After any salary raise, you will have less money at the end of the month than you did before.

Anyone can do any amount of work provided it isn’t the work he/she is supposed to be doing.

At work, the authority of a person is inversely proportional to the number of pens that person is carrying.

Don’t be irreplaceable, if you can’t be replaced, you can’t be promoted.

Eat one live toad the first thing in the morning and nothing worse will happen to you the rest of the day.

Everything can be filed under “miscellaneous.”

Following the rules will not get the job done.

Getting the job done is no excuse for not following the rules.

If at first you don’t succeed, try again. Then quit. No use being a damn fool about it.

If it wasn’t for the last minute, nothing would get done.

If you are good, you will be assigned all the work. If you are really good, you will get out of it.

If you can’t get your work done in the first 24 hours, work nights.

Important letters that contain no errors will develop errors in the mail.

It doesn’t matter what you do, it only matters what you say you’ve done and what you’re going to do.

Never delay the ending of a meeting or the beginning of a cocktail hour.

No matter how much you do, you never do enough.

People who go to conferences are the ones who shouldn’t.

The last person that quit or was fired will be held responsible for everything that goes wrong.
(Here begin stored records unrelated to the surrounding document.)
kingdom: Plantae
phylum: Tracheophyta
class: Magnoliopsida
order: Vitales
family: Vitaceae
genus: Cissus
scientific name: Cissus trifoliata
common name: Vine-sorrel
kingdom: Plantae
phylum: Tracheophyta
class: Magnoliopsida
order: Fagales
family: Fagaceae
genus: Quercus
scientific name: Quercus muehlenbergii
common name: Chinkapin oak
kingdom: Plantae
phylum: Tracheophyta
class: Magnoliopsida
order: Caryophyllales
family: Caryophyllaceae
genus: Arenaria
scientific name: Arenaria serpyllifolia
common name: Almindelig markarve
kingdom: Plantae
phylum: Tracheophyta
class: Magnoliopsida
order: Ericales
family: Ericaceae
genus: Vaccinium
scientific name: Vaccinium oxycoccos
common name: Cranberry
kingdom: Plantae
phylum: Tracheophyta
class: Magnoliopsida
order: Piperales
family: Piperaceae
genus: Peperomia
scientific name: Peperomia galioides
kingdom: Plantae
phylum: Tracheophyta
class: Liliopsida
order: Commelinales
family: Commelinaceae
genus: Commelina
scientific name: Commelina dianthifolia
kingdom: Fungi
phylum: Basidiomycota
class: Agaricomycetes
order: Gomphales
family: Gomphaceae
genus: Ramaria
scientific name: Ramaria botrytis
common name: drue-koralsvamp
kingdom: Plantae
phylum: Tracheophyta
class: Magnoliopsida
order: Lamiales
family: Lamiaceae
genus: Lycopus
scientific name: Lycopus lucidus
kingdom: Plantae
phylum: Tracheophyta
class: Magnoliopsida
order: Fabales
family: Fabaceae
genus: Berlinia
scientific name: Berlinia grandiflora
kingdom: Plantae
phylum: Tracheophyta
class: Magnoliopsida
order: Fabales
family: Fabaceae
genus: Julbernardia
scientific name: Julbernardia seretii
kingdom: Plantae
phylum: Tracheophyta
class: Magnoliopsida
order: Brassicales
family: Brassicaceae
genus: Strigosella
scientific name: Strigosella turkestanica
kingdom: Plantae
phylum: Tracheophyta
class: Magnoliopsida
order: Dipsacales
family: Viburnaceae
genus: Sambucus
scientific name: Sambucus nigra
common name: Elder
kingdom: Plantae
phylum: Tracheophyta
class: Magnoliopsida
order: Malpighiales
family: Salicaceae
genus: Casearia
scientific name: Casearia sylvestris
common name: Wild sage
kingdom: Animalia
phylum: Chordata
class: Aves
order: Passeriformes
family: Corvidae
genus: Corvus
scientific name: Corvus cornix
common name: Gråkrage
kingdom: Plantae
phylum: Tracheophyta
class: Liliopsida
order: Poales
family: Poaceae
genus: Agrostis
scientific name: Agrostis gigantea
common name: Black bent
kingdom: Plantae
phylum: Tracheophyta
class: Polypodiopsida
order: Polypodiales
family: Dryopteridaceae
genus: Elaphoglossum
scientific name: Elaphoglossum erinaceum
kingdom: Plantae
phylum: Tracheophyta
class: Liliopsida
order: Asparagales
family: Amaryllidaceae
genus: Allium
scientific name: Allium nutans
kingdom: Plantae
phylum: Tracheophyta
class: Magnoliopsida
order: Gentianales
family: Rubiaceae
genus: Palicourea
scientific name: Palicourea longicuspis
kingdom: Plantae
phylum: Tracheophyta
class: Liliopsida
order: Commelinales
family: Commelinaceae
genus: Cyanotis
If you’re wrongfully let go from your position, you can hire wrongful termination lawyers to protect your rights.

The more crap you put up with, the more crap you are going to get.

To err is human, to forgive is not our policy.

When confronted by a difficult problem you can solve it more easily by reducing it to the question, “How would Wonder Woman handle this?”

When the bosses talk about improving productivity, they are never talking about themselves.

When you don’t know what to do, walk fast and look worried.

You are always doing something marginal when the boss drops by your desk.

You can go anywhere you want if you look serious and carry a clipboard.